Reference: “A magnified compact galaxy at redshift 9.51 with strong nebular emission lines” 13 April 2023, Science.
DOI: 10.1126/science.adf5307
The research was supported by the National Science Foundation and NASA through the Space Telescope Science Institute, with additional funding from the United States-Israel Binational Science Foundation and the Spanish State Research Agency.

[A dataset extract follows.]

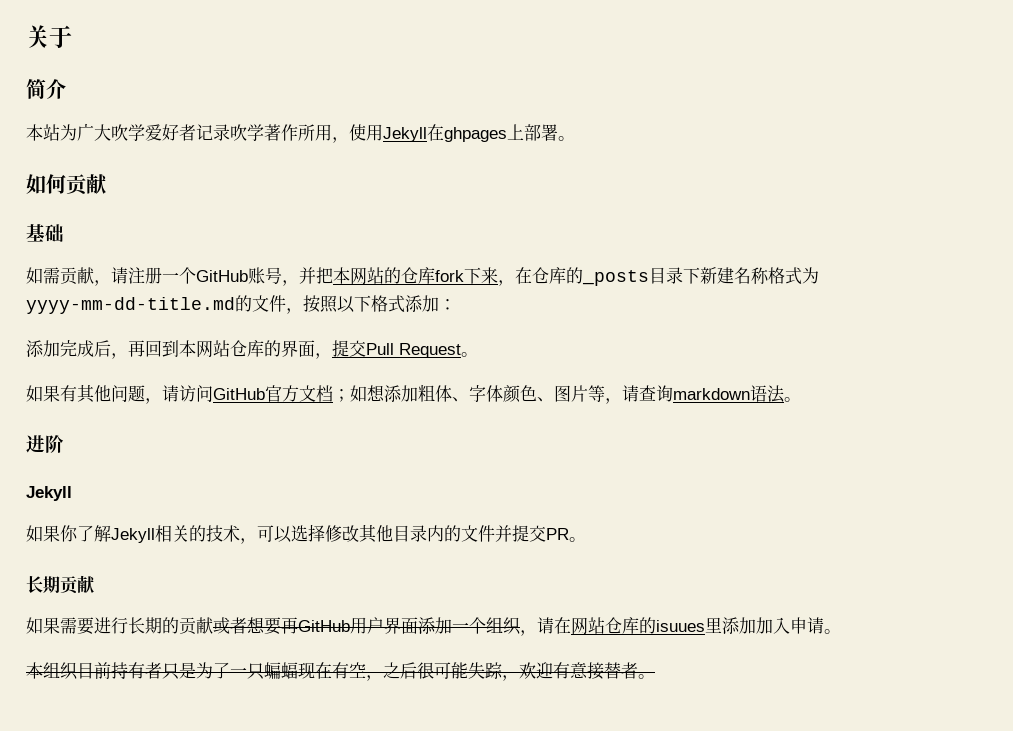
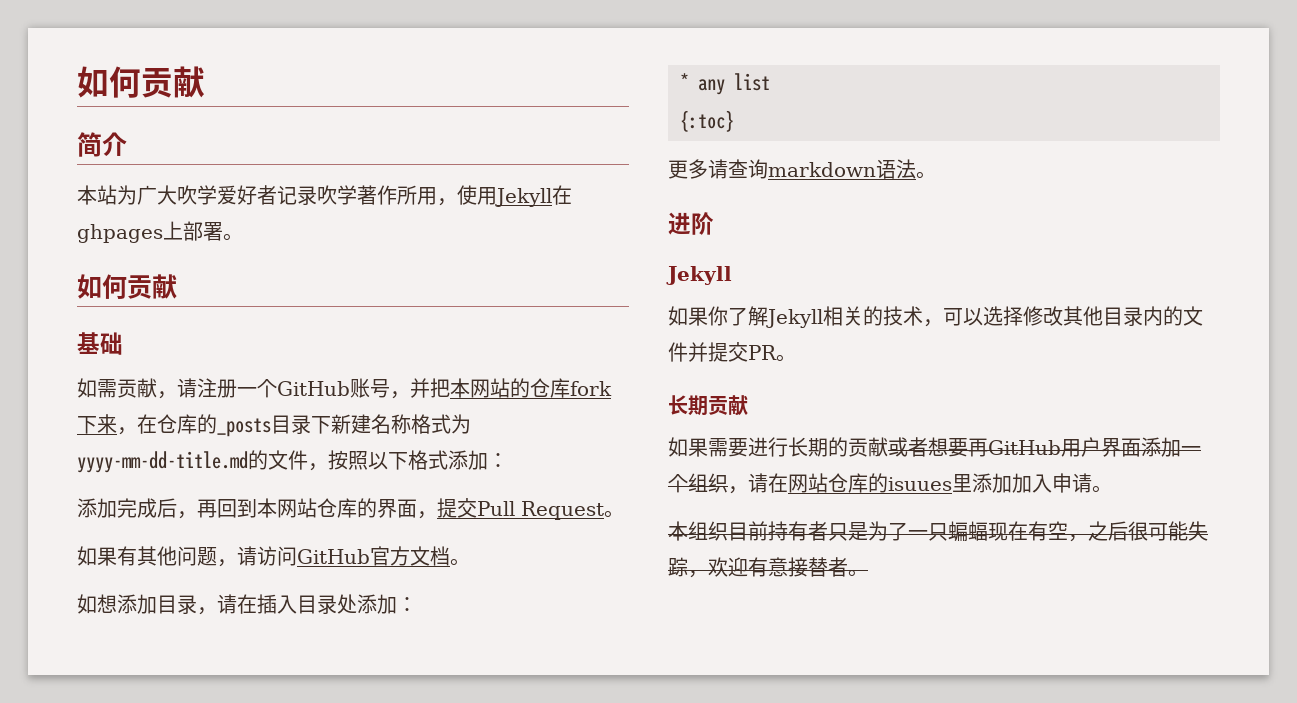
[26,25,72,48] 关于 -> [77,66,205,98] 如何贡献
[333,389,350,402] ； -> [450,558,470,566] 。 //
[418,384,622,404] 粗体、字体颜色、图片等， -> [157,594,417,615] [680,73,770,95] [680,110,734,132] [668,159,708,179] 目录，请在插入目录处添加： // * any list // {:toc} // 更多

In addition to Williams and Kelly, the research team included University of Minnesota School of Physics and Astronomy postdoctoral researcher Wenlei Chen, Professor Claudia Scarlata, Ph.D. student Yu-Heng Lin, and graduate student Noah Rogers; University of Copenhagen researchers Gabriel Brammer, Jens Hjorth, and Danial Langeroodi; Ben-Gurion University of the Negev Associate Professor Adi Zitrin; University of California Los Angeles faculty member Tomasso Treu; Space Telescope Science Institute researchers Anton Koekemoer, Lou Strolger, and Justin Pierel; Chiba University faculty member Masamune Oguri; University of Cantebria researcher Jose Diego; Astronomical Observatory of Trieste researcher Mario Nonino; University of the Basque Country Professor Tom Broadhurst; University of La Laguna researchers Ismael Perez-Fournon and Frederick Poidevin; University of California Santa Cruz Assistant Professor Ryan Foley; Rutgers University Professor Saurabh Jha; University of California Berkeley Professor Alexei Filippenko; and University of Tokyo postdoctoral researcher Lilan Yang.